Запах был неправильный. Стерильный, медицинский, с приторной нотой мяты. Запах, который мозг пометил красным: тревога. Он не вызывал кашля, не раздражал слизистую. Он просто проникал в лёгкие и начинал свою тихую работу.
— Не дышать! — хрипло выкрикнул Хавьер, но сам понимал абсурдность приказа.
Он бросился к стене, к единственной панели управления, чей тусклый зелёный огонёк был оскорблением в этой белой гробнице. Приклад автомата обрушился на пластик с сухим треском. Снова и снова. Панель разлетелась на куски, обнажив пучок тонких, разноцветных проводов. Он рванул их все, с мясом выдирая из стены.
Шипение не прекратилось.
Это была ловушка без выключателя. С односторонним билетом.
Он почувствовал, как тяжелеют руки.

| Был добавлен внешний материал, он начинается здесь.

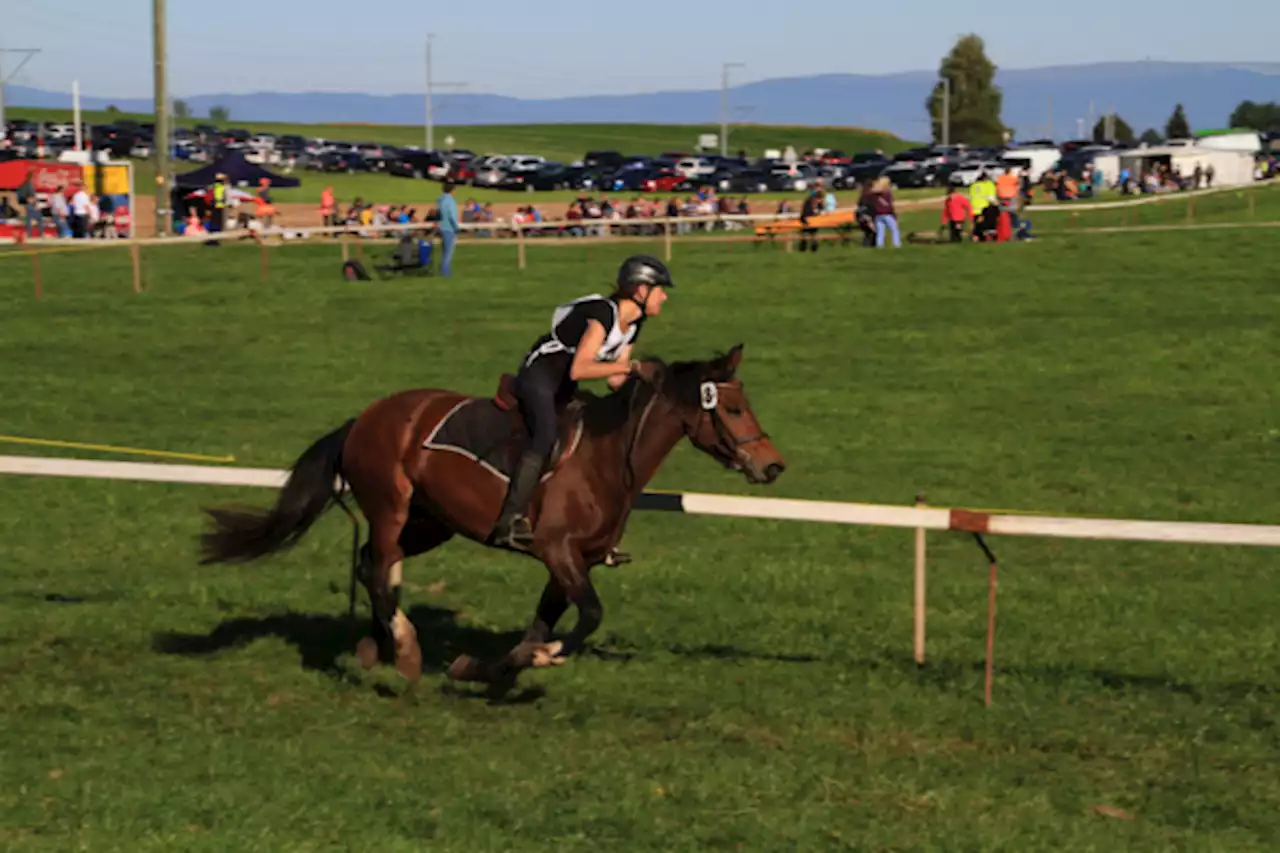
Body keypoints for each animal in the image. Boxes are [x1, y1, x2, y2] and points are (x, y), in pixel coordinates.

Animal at [195, 343, 783, 686]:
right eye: (733, 408)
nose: (773, 465)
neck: (608, 456)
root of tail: (364, 417)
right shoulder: (556, 550)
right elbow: (588, 615)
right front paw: (542, 657)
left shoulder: (573, 562)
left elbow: (539, 626)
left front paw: (486, 666)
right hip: (391, 506)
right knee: (378, 565)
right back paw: (404, 651)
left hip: (433, 522)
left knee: (370, 563)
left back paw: (378, 644)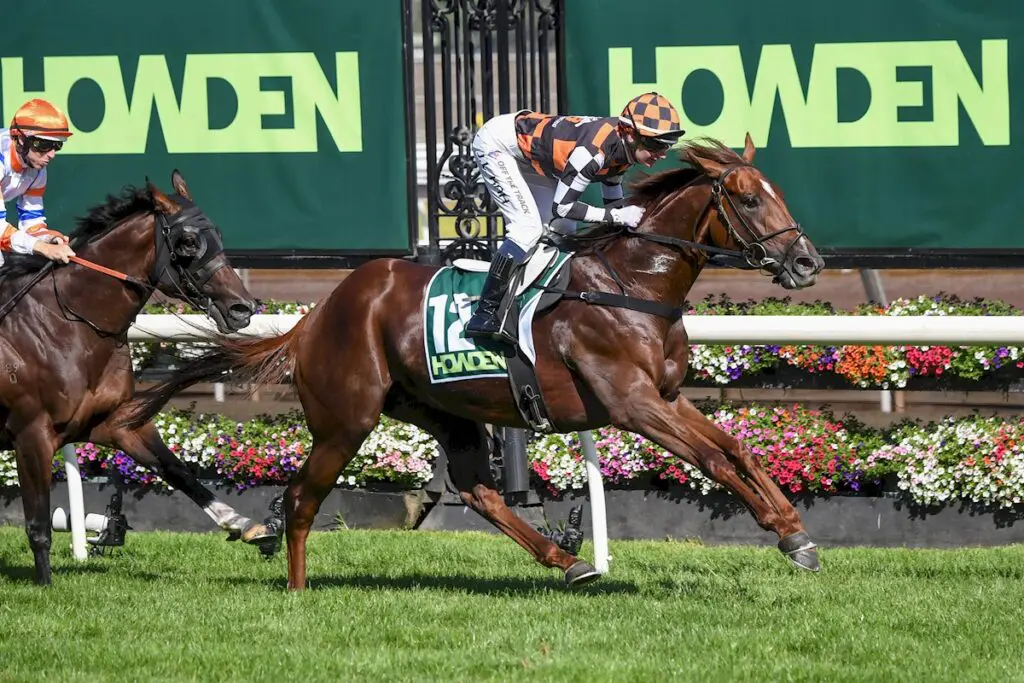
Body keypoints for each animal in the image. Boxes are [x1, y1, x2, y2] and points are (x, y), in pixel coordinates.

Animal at [1, 171, 276, 581]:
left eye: (218, 235)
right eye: (188, 241)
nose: (241, 308)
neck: (68, 325)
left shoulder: (117, 421)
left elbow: (179, 471)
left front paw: (250, 527)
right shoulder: (31, 434)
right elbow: (38, 527)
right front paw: (46, 586)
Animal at [125, 137, 823, 589]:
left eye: (778, 194)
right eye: (748, 200)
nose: (807, 262)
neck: (631, 284)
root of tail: (317, 316)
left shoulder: (667, 397)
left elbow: (736, 449)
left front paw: (794, 527)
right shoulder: (632, 402)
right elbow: (712, 459)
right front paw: (787, 535)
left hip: (445, 410)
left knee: (477, 490)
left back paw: (570, 562)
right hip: (346, 419)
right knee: (300, 497)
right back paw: (297, 589)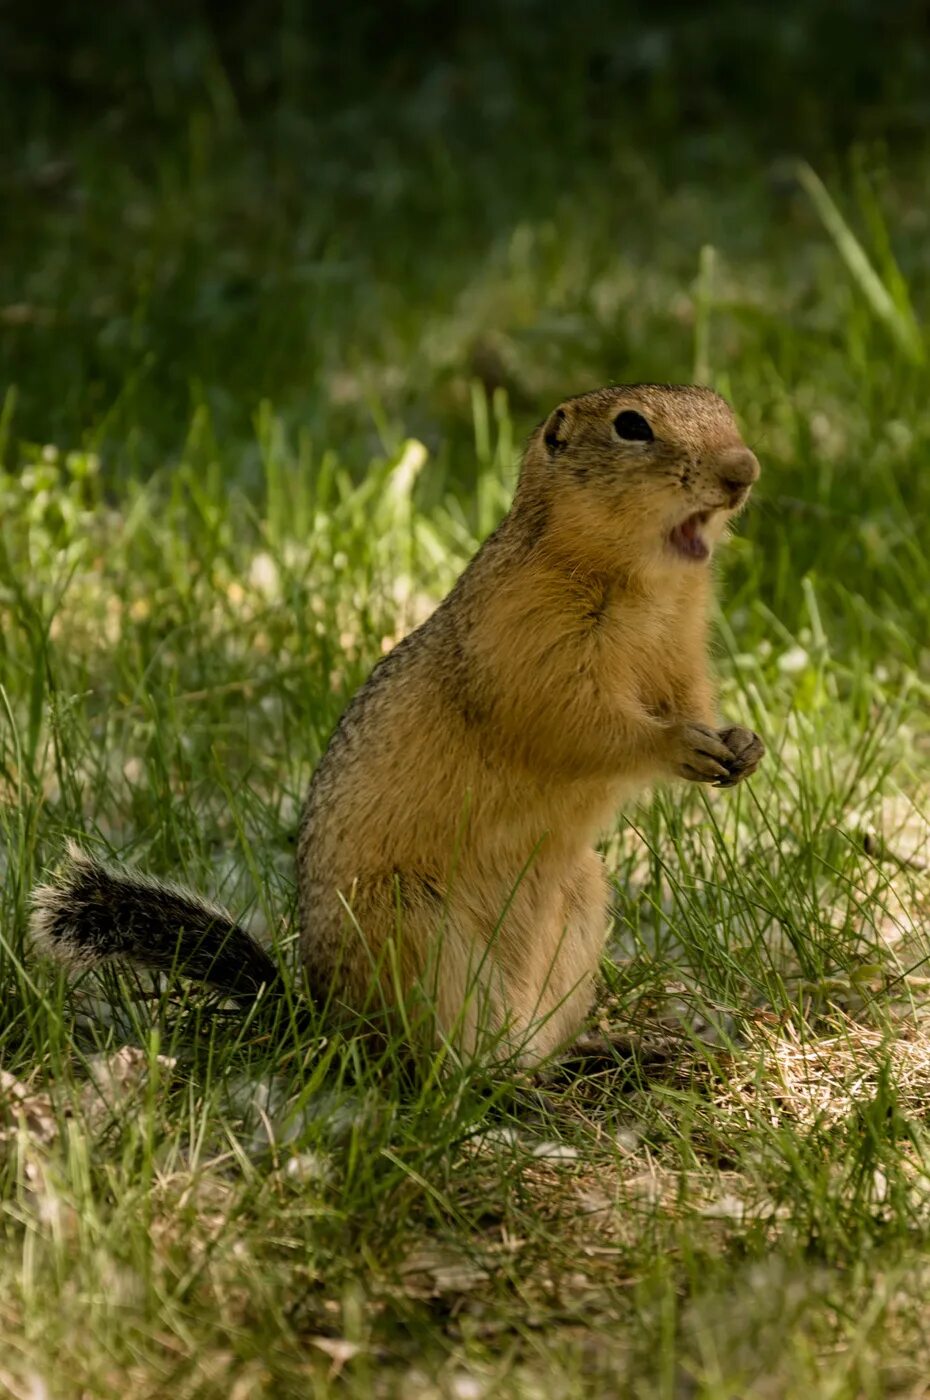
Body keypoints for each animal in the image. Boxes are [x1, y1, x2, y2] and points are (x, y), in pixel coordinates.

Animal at [29, 380, 761, 1058]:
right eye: (631, 426)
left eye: (723, 406)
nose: (744, 469)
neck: (645, 585)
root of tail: (319, 1020)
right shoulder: (531, 651)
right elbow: (582, 726)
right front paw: (676, 746)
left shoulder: (681, 655)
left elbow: (693, 700)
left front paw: (743, 745)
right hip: (413, 931)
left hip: (579, 905)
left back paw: (591, 1056)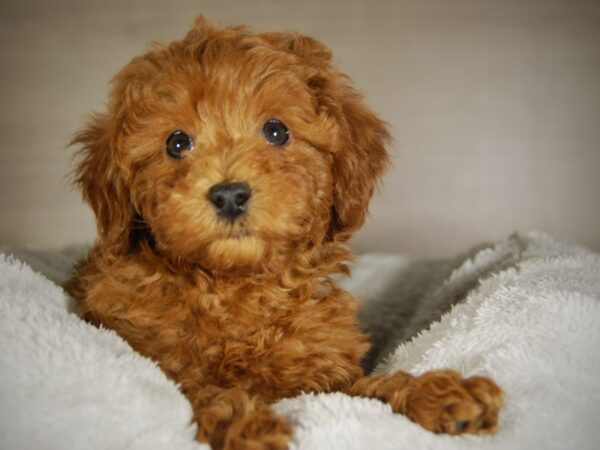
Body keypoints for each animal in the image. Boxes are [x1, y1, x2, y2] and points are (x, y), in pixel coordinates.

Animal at [65, 16, 504, 450]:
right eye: (176, 143)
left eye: (276, 131)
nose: (229, 194)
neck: (234, 288)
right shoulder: (158, 360)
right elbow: (202, 391)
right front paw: (247, 424)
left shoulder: (325, 379)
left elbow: (370, 388)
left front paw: (438, 394)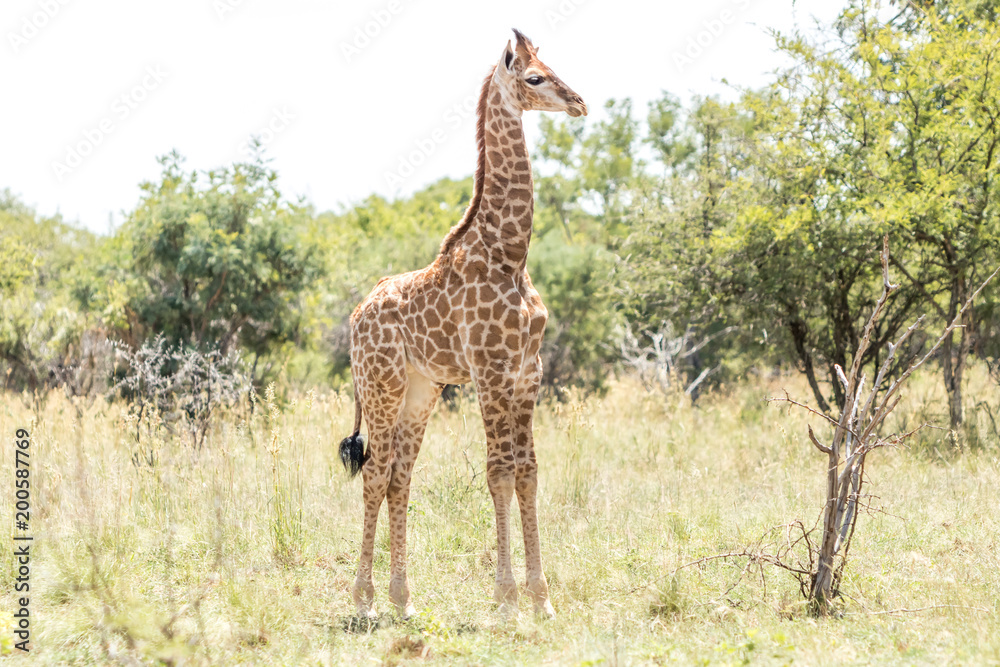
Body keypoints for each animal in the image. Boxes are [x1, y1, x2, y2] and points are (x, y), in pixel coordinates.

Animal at [339, 28, 586, 621]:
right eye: (535, 76)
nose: (579, 103)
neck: (510, 254)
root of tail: (355, 317)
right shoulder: (491, 371)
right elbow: (499, 473)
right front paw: (507, 601)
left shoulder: (527, 372)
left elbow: (528, 473)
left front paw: (542, 600)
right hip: (380, 386)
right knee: (376, 473)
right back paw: (364, 601)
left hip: (420, 390)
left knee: (399, 478)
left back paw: (403, 601)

Словно в вены вместо крови залили ртуть. Это было не похоже на обычный усыпляющий газ. Тот просто вырубал. Этот же… он парализовал, оставляя разум ясным. Идеальное орудие для захвата.
Хавьер обернулся. Лена уже оседала на пол, её лицо было белым как мел. Она пыталась что-то сказать, но губы не слушались. Планшет со стуком упал на пол. Люсия, лежавшая на полу с самого начала, казалось, просто стала ещё более неподвижной, восковой куклой, брошенной в углу.
Отчаяние сдавило грудь. Он посмотрел по сторонам, и его взгляд зацепился за окно. Прямоугольник из толстого бронестекла, ведущий в соседнюю лабораторию, залитую ярким, безжалостным светом. Единственный выход.
Последний шанс.
Собрав остатки воли, он заставил непослушные ноги нести его к стеклу. Он не целился. Он просто бил. Приклад автомата глухо стучал по прозрачной преграде, оставляя на ней лишь белёсые отметины, похожие на паутину. Стекло не поддавалось. Оно смеялось над его усилиями.
Конечности немели. Зрение по краям начало темнеть. Он знал, что у него есть секунды.
Рычание вырвалось из его груди — животный, первобытный звук. Он отступил на два шага, игнорируя вспыхнувшую боль в плече. В последнем, безумном усилии он бросился на стекло всем телом, выставив вперёд плечо и автомат как единый таран.
Мир взорвался оглушительным треском.
Бронестекло, рассчитанное на пулю, не выдержало таран из ста килограммов животной ярости. Оно вылетело внутрь лаборатории, осыпав стерильный пол градом осколков, острых и блестящих, как хирургические лезвия.
Хавьер рухнул на колени, едва не теряя сознание. В ушах звенело. Он заставил себя подняться. Схватил Лену за воротник её тактического жилета и, как мешок, протащил её через рваный проём, не обращая внимания на то, как острые края стекла режут его собственную плоть. Кожа, ткань, мышцы — всё было неважно.
Он оставил её на чистом полу и вернулся.
Люсия.
Он поднял её на руки. Лёгкая, слишком лёгкая. Он сделал два шага назад и буквально вывалился в лабораторию, падая на спину. Ноги окончательно отказали. Последнее, что он видел перед тем, как мир погас, — это ровный ряд потолочных светильников, смотрящих на него с холодным безразличием.
Он пришёл в себя от чистоты.
Воздух был таким чистым, что резал лёгкие. После мятного холода газа это было похоже на вдох раскалённого металла. Он моргнул, и белый свет лаборатории ударил по глазам. Он сел, тело ломило, голова гудела. Взгляд упал на его левое предплечье.
Рукав тактической куртки был порван и пропитался тёмной, почти чёрной кровью. Ниже виднелся глубокий, рваный порез от осколка стекла. Кровь не текла, она медленно, густо сочилась, пачкая безупречно белый пол.
— Тихо. Сиди смирно.
Голос Лены. Деловой, лишённый паники. Она уже была на ногах, её лицо, хоть и бледное, выражало предельную концентрацию. Она открыла настенную металлическую аптечку, и звук щёлкнувшей защёлки эхом разнёсся по лаборатории.
— Я в порядке, — хрипло произнёс Хавьер, пытаясь подняться. Нога не слушалась.